Top of Data supplied

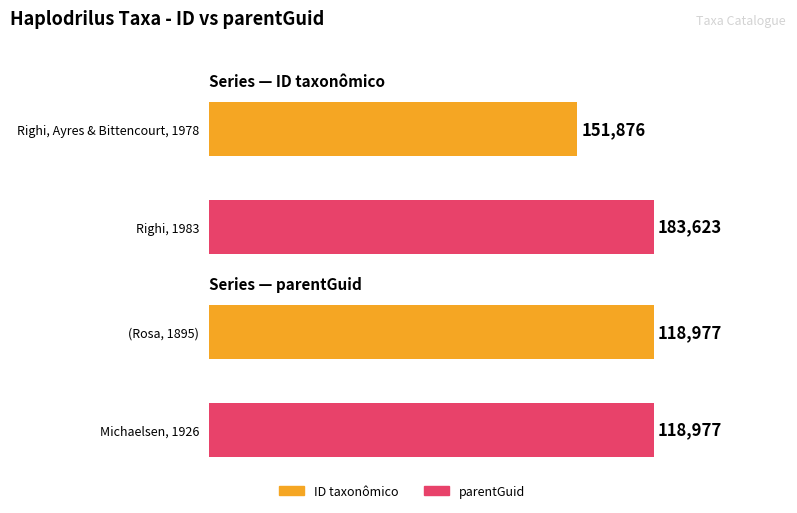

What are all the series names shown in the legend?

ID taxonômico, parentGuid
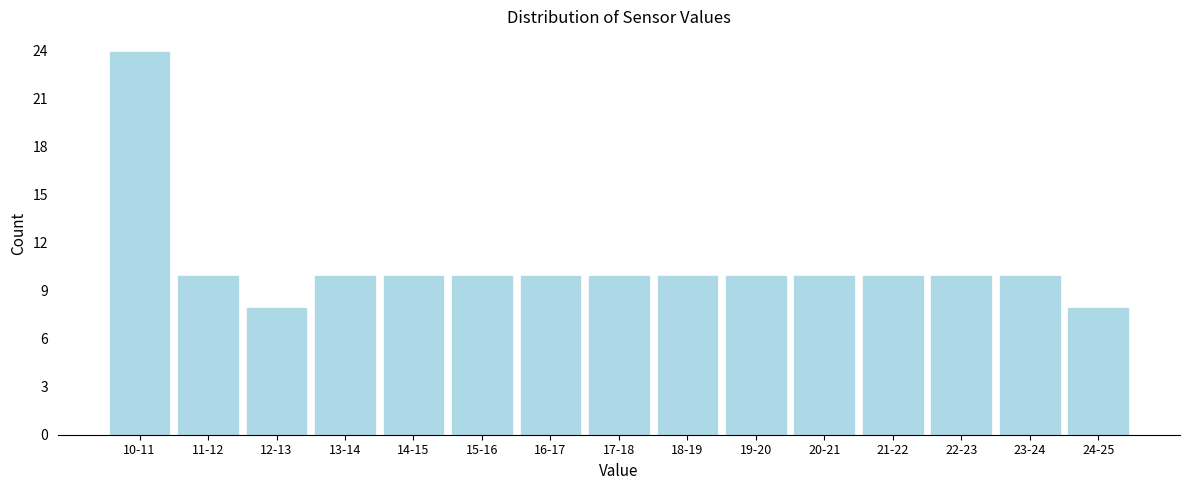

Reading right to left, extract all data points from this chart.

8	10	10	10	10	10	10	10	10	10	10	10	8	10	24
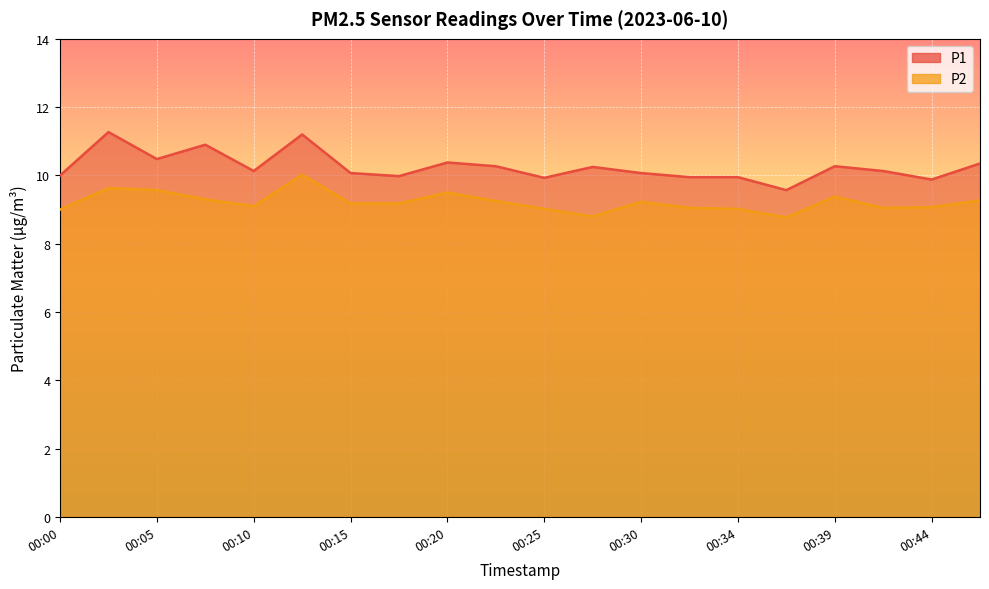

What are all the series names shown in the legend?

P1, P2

Bottom of Data supplied

* _Aim of the exercise_: Output the rows as a numbered list, starting at the line that contains "ID taxonômico, parentGuid" and running through the last row, with blank lines skipped. Leave the pictures out of the answer.

* _Worked solution_:
1. ID taxonômico, parentGuid
2. Reading right to left, extract all data points from this chart.
3. 8	10	10	10	10	10	10	10	10	10	10	10	8	10	24
4. What are all the series names shown in the legend?
5. P1, P2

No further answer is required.